A primeros de marzo se disparan las muertes en Lombardía y el gobierno transalpino decreta el confinamiento de la población en sus hogares. Pocos días después, el ejecutivo español sigue su senda, porque las circunstancias cambian radicalmente al “anochecer del 8M”, según el ministro de Sanidad. Nuestras rutinas sufren una sacudida inconcebible, y de pronto nos vemos inmersos en una película postapocalíptica: se prohíbe salir a la calle sin justificación, arranca el acopio histérico de bienes básicos, se multiplican las personas con mascarilla en los supermercados, la policía establece controles en las carreteras, los militares comienzan a levantar hospitales de campaña… La cifra de víctimas crece sin cesar y los servicios de urgencias evidencian que su límite de capacidad se acerca peligrosamente. Cada vez somos más los que ponemos nombre y apellidos a una de esas víctimas potenciales: una madre, un abuelo, un amigo… Una ola de solidaridad y gratitud hacia el personal sanitario barre nuestra geografía, y comenzamos a interiorizar que vivimos unas jornadas que relataremos a nuestros nietos desde nuestra mecedora.

Los pronósticos son tan sombríos que el gobierno da un paso al frente y prohíbe acudir al puesto de trabajo, salvo que se trate de una actividad esencial. El miedo a la enfermedad se extiende ahora al ámbito económico, pues la paralización de la actividad productiva promete tener consecuencias devastadoras para todos: para las empresas, para los asalariados, para las administraciones, para los autónomos, para los que buscan trabajo… Nuestro mundo se derrumba y nadie se atreve a poner fecha al fin de la pesadilla. Las bolsas se hunden, los cibercuranderos triunfan en las redes, el índice de desempleo se desboca, y la frágil tregua política salta por los aires. Un desmejorado Fernando Simón insiste, desde su confinamiento, en que la dichosa curva está a punto de doblarse.

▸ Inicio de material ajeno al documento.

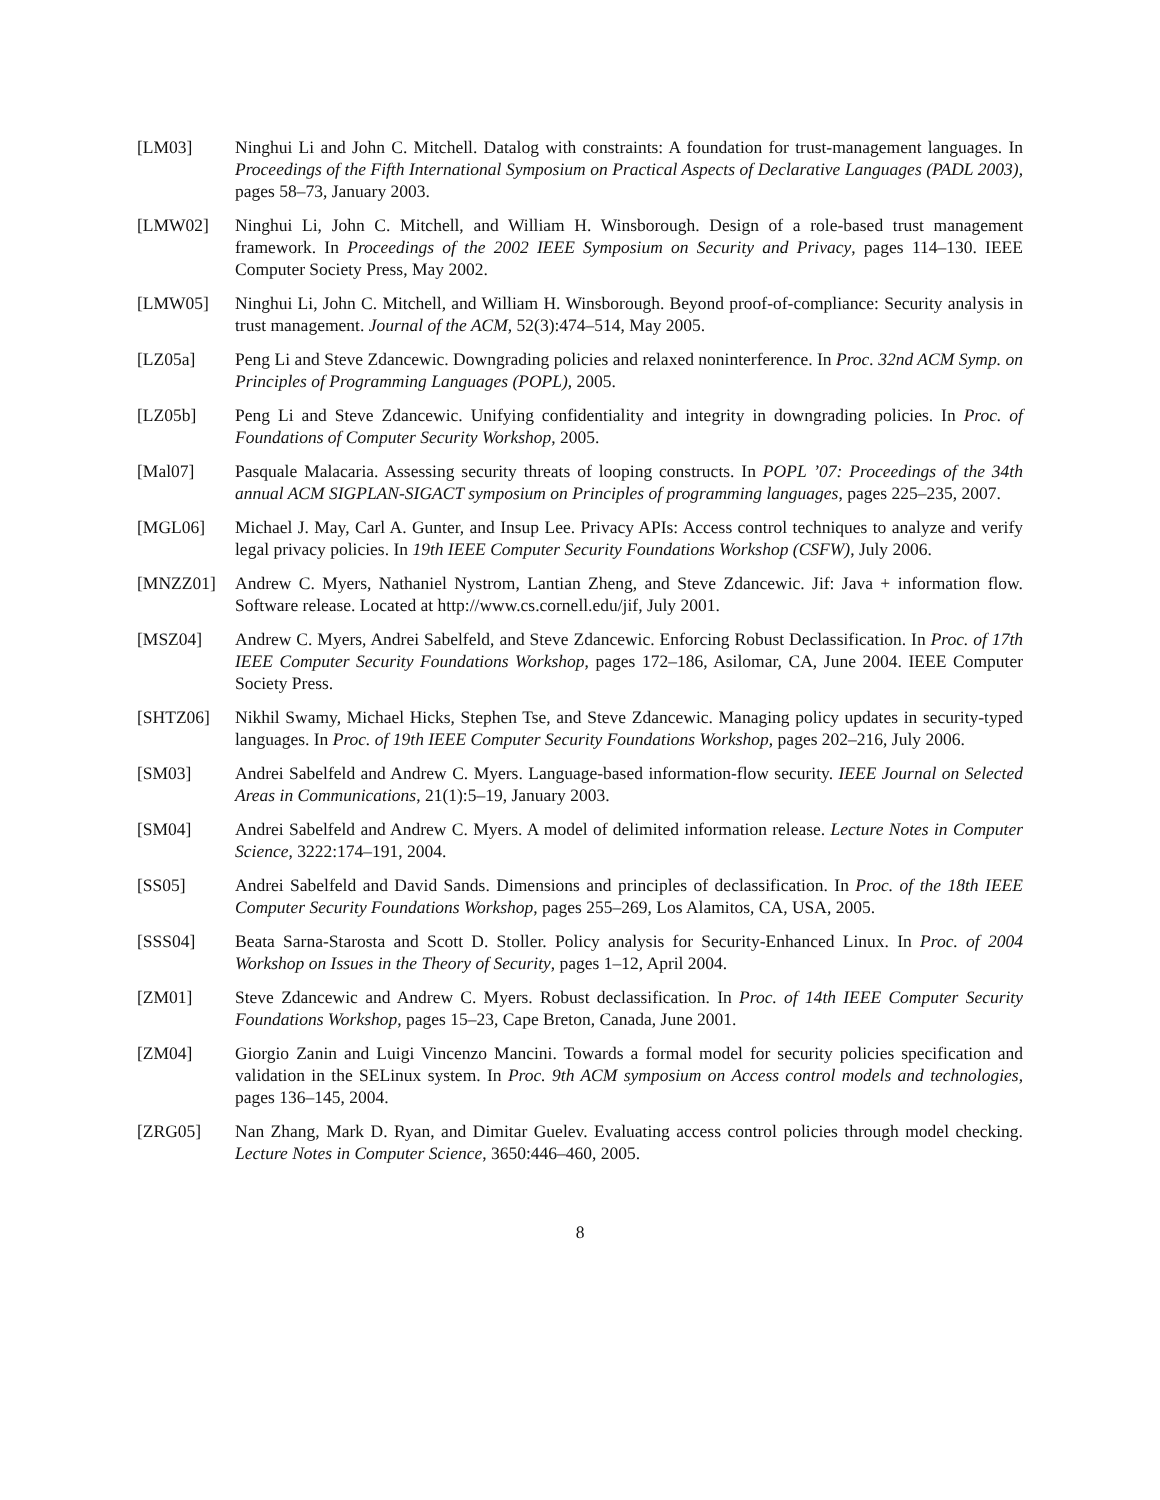[LM03] Ninghui Li and John C. Mitchell. Datalog with constraints: A foundation for trust-management languages. In Proceedings of the Fifth International Symposium on Practical Aspects of Declarative Languages (PADL 2003), pages 58–73, January 2003.
[LMW02] Ninghui Li, John C. Mitchell, and William H. Winsborough. Design of a role-based trust management framework. In Proceedings of the 2002 IEEE Symposium on Security and Privacy, pages 114–130. IEEE Computer Society Press, May 2002.
[LMW05] Ninghui Li, John C. Mitchell, and William H. Winsborough. Beyond proof-of-compliance: Security analysis in trust management. Journal of the ACM, 52(3):474–514, May 2005.
[LZ05a] Peng Li and Steve Zdancewic. Downgrading policies and relaxed noninterference. In Proc. 32nd ACM Symp. on Principles of Programming Languages (POPL), 2005.
[LZ05b] Peng Li and Steve Zdancewic. Unifying confidentiality and integrity in downgrading policies. In Proc. of Foundations of Computer Security Workshop, 2005.
[Mal07] Pasquale Malacaria. Assessing security threats of looping constructs. In POPL ’07: Proceedings of the 34th annual ACM SIGPLAN-SIGACT symposium on Principles of programming languages, pages 225–235, 2007.
[MGL06] Michael J. May, Carl A. Gunter, and Insup Lee. Privacy APIs: Access control techniques to analyze and verify legal privacy policies. In 19th IEEE Computer Security Foundations Workshop (CSFW), July 2006.
[MNZZ01] Andrew C. Myers, Nathaniel Nystrom, Lantian Zheng, and Steve Zdancewic. Jif: Java + information flow. Software release. Located at http://www.cs.cornell.edu/jif, July 2001.
[MSZ04] Andrew C. Myers, Andrei Sabelfeld, and Steve Zdancewic. Enforcing Robust Declassification. In Proc. of 17th IEEE Computer Security Foundations Workshop, pages 172–186, Asilomar, CA, June 2004. IEEE Computer Society Press.
[SHTZ06] Nikhil Swamy, Michael Hicks, Stephen Tse, and Steve Zdancewic. Managing policy updates in security-typed languages. In Proc. of 19th IEEE Computer Security Foundations Workshop, pages 202–216, July 2006.
[SM03] Andrei Sabelfeld and Andrew C. Myers. Language-based information-flow security. IEEE Journal on Selected Areas in Communications, 21(1):5–19, January 2003.
[SM04] Andrei Sabelfeld and Andrew C. Myers. A model of delimited information release. Lecture Notes in Computer Science, 3222:174–191, 2004.
[SS05] Andrei Sabelfeld and David Sands. Dimensions and principles of declassification. In Proc. of the 18th IEEE Computer Security Foundations Workshop, pages 255–269, Los Alamitos, CA, USA, 2005.
[SSS04] Beata Sarna-Starosta and Scott D. Stoller. Policy analysis for Security-Enhanced Linux. In Proc. of 2004 Workshop on Issues in the Theory of Security, pages 1–12, April 2004.
[ZM01] Steve Zdancewic and Andrew C. Myers. Robust declassification. In Proc. of 14th IEEE Computer Security Foundations Workshop, pages 15–23, Cape Breton, Canada, June 2001.
[ZM04] Giorgio Zanin and Luigi Vincenzo Mancini. Towards a formal model for security policies specification and validation in the SELinux system. In Proc. 9th ACM symposium on Access control models and technologies, pages 136–145, 2004.
[ZRG05] Nan Zhang, Mark D. Ryan, and Dimitar Guelev. Evaluating access control policies through model checking. Lecture Notes in Computer Science, 3650:446–460, 2005.
8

Pero ya no nos fiamos de nadie, porque los mensajeros del optimismo son los mismos que nos prometieron que esta epidemia sería más leve que la gripe estacional. Nos pilla muy descreídos para dejarnos sedar con frases de Mr. Wonderful.

Sin embargo, esta semana todo parece haber cambiado. Poco a poco, comienzan a decrecer las cifras de contagios y fallecimientos diarios. Sin duda, son números muy inferiores a los reales (están muriendo miles de personas sin haberles realizado la prueba del virus) pero parece innegable que la espectacular labor de nuestros sanitarios y las medidas de confinamiento están empezando a dar sus frutos. Con prevención, vemos un fino rayo de luz al final del túnel.

Casualmente hoy, los cristianos de todo el planeta celebramos el Domingo de Resurrección, que coincidirá con el inicio de nuestro paulatino regreso a la normalidad. Esta semana, millones de ciudadanos que tenían vetada su actividad, volverán a sus puestos de trabajo para reactivar el maltrecho tejido productivo que nos da de comer absolutamente a todos, directa o indirectamente, y que sostiene nuestros servicios públicos. ¿Prematuro? El tiempo lo dirá. Por un momento, nos vimos perdidos en un mundo muerto y enterrado, pero el esfuerzo colectivo debe devolverlo a la vida. Ahora arranca una época de reconstrucción que durará meses y que no será sencilla. Falta mucho para recuperar nuestra libertad de movimientos, para ver nuestras empresas a pleno rendimiento, para volver a las cifras de turistas habituales, para regresar a los cines y a los estadios, para reabrir los colegios y universidades, para disfrutar de nuestros restaurantes y museos… Pero ese futuro llegará. Hoy comenzamos a edificarlo. Feliz Domingo de Resurrección.